*ASSIGNMENT*. Where a line in the records below includes "with", pull that line out.

(Stored data entries)
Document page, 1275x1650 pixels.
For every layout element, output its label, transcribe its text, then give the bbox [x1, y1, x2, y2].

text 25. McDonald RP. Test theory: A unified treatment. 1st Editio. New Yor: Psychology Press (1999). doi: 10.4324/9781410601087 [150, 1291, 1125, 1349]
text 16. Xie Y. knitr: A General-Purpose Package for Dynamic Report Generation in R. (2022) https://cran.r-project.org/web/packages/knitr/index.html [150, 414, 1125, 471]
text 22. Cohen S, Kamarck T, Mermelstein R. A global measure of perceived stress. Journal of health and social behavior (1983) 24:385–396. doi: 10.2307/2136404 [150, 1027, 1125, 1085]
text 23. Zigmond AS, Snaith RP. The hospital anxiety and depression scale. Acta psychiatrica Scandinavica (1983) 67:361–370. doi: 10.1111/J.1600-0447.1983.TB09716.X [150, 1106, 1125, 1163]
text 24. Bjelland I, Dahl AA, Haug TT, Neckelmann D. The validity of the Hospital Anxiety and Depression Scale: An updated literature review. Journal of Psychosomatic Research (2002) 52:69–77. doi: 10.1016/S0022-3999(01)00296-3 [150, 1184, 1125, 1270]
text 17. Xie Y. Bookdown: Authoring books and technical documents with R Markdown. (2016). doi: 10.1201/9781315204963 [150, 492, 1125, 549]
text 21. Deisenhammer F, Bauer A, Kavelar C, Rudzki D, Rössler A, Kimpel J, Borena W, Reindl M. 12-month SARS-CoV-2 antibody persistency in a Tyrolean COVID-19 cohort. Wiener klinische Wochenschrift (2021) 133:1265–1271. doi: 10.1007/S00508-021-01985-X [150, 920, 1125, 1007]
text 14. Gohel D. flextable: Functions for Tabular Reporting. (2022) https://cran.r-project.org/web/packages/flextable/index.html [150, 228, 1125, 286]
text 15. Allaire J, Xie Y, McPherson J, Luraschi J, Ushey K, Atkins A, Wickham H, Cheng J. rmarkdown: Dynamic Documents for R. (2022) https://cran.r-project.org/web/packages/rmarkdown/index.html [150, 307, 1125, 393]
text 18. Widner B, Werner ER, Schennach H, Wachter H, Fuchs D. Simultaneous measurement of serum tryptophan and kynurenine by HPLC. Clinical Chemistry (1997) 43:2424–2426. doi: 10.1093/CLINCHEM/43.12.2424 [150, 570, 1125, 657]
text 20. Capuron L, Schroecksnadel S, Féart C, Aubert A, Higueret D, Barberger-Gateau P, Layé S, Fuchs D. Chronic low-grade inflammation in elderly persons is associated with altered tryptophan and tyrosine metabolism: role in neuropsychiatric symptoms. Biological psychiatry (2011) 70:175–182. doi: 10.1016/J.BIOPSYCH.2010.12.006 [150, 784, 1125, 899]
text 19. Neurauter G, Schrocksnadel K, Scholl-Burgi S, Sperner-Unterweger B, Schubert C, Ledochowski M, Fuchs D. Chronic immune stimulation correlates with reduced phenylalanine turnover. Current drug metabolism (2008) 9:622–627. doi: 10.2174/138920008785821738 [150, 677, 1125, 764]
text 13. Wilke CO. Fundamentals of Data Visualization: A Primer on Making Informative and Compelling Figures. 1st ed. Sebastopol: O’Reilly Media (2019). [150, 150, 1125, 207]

*WRITTEN ANSWER*.
text 17. Xie Y. Bookdown: Authoring books and technical documents with R Markdown. (2016). doi: 10.1201/9781315204963 [150, 492, 1125, 549]
text 20. Capuron L, Schroecksnadel S, Féart C, Aubert A, Higueret D, Barberger-Gateau P, Layé S, Fuchs D. Chronic low-grade inflammation in elderly persons is associated with altered tryptophan and tyrosine metabolism: role in neuropsychiatric symptoms. Biological psychiatry (2011) 70:175–182. doi: 10.1016/J.BIOPSYCH.2010.12.006 [150, 784, 1125, 899]
text 19. Neurauter G, Schrocksnadel K, Scholl-Burgi S, Sperner-Unterweger B, Schubert C, Ledochowski M, Fuchs D. Chronic immune stimulation correlates with reduced phenylalanine turnover. Current drug metabolism (2008) 9:622–627. doi: 10.2174/138920008785821738 [150, 677, 1125, 764]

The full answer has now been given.